_WHAT THE TASK ASKS_. Could you count the lines below that include the word "CIRCLE" and give only the number?
--- INFORMATION GIVEN ---
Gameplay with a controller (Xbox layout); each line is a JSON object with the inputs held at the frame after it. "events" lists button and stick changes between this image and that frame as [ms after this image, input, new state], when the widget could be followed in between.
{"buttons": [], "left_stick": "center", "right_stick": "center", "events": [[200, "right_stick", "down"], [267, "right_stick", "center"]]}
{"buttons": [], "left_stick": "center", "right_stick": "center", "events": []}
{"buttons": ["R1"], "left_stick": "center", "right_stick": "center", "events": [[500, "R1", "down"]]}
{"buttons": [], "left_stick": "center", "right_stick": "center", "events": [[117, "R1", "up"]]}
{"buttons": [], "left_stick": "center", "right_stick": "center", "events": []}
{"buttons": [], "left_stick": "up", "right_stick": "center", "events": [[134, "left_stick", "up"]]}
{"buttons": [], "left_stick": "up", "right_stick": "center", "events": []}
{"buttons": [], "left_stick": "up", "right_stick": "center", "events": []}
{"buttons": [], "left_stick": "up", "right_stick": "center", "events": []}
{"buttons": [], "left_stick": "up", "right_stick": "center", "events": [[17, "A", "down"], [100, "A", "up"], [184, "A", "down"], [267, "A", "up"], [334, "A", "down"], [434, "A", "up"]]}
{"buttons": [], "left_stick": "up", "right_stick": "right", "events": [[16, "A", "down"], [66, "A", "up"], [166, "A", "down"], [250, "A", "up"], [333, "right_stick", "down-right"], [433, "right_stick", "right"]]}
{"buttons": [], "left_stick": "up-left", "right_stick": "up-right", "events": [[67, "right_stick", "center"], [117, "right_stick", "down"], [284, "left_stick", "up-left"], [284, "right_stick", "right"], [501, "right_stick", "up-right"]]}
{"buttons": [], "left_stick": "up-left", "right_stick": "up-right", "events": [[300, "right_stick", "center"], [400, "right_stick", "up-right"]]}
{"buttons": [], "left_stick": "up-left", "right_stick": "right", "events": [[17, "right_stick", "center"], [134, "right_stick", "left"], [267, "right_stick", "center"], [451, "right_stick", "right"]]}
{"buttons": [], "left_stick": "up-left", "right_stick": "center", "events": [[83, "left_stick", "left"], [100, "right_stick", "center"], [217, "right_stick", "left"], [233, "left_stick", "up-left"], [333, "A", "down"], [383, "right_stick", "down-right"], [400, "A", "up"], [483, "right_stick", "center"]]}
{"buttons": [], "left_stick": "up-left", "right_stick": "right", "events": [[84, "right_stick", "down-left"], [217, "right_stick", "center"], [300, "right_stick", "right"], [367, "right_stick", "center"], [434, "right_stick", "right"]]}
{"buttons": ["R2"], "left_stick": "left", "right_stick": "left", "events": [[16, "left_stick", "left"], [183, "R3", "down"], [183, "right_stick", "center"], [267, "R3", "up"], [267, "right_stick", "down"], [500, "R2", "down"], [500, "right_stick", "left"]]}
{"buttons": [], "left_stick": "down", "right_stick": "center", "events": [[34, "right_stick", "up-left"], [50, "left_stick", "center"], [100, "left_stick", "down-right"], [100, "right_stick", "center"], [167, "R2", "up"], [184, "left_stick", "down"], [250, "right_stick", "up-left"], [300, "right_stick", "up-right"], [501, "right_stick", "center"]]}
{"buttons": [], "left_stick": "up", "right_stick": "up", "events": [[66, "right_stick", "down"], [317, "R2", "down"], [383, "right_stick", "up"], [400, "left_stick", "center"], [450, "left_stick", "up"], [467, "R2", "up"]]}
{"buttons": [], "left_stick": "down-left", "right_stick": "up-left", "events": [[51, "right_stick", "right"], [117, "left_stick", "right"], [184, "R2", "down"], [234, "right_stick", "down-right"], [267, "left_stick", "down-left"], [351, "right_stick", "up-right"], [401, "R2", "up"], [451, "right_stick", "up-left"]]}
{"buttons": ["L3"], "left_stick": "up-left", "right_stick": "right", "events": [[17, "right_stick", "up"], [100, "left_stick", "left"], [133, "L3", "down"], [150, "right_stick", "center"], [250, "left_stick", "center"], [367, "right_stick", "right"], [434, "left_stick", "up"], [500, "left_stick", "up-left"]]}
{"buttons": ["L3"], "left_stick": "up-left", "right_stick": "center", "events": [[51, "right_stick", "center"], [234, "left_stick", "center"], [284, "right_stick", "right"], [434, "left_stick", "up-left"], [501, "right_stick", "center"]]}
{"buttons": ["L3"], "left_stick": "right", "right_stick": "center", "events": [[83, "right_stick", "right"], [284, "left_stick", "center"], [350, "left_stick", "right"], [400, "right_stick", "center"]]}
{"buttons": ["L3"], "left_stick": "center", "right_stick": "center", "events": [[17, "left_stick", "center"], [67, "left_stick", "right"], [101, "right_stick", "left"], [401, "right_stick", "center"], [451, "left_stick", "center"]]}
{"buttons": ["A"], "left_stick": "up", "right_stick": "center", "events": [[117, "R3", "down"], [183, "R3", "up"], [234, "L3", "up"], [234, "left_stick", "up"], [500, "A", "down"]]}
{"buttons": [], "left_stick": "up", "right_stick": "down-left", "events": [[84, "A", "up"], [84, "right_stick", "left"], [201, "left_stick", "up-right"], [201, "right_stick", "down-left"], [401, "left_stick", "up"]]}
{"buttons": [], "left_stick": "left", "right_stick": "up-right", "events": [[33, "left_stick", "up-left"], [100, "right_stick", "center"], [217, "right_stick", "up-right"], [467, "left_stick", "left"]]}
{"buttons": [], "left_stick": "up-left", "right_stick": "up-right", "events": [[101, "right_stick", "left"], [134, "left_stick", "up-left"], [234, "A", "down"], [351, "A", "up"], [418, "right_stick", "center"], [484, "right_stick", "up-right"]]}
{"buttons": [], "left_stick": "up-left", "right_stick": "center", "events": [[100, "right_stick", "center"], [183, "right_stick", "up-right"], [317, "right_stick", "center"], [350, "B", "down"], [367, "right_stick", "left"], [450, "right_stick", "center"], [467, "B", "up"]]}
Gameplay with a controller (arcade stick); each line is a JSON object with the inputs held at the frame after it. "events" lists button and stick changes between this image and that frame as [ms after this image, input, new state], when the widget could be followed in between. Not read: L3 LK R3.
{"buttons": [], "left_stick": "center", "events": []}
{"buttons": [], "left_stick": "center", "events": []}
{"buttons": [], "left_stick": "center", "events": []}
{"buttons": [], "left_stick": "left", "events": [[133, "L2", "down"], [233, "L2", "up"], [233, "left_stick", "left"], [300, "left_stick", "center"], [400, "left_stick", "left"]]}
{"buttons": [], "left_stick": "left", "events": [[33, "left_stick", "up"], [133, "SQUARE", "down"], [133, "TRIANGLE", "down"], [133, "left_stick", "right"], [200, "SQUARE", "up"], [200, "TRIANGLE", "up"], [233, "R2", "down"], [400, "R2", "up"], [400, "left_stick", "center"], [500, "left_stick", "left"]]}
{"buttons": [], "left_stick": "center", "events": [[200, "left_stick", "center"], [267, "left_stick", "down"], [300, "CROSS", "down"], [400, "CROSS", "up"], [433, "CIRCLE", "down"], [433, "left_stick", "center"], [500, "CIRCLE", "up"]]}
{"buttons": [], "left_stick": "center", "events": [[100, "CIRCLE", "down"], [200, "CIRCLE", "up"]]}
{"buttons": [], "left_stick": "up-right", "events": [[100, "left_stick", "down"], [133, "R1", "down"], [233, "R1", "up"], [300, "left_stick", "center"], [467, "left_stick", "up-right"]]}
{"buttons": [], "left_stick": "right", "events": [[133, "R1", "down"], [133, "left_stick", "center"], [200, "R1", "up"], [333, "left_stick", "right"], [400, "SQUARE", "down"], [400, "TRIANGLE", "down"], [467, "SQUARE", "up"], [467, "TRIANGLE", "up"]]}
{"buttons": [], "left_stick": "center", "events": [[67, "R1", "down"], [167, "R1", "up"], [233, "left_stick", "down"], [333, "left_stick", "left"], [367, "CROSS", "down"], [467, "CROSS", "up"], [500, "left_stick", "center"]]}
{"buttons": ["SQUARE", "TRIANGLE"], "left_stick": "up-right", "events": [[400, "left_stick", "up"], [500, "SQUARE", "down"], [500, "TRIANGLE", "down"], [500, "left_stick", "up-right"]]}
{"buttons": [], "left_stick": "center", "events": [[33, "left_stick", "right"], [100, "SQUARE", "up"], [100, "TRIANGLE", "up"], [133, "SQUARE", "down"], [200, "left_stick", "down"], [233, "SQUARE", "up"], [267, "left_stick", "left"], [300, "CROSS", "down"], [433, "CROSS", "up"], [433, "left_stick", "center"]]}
---
_RESULT FOR THIS TASK_. 2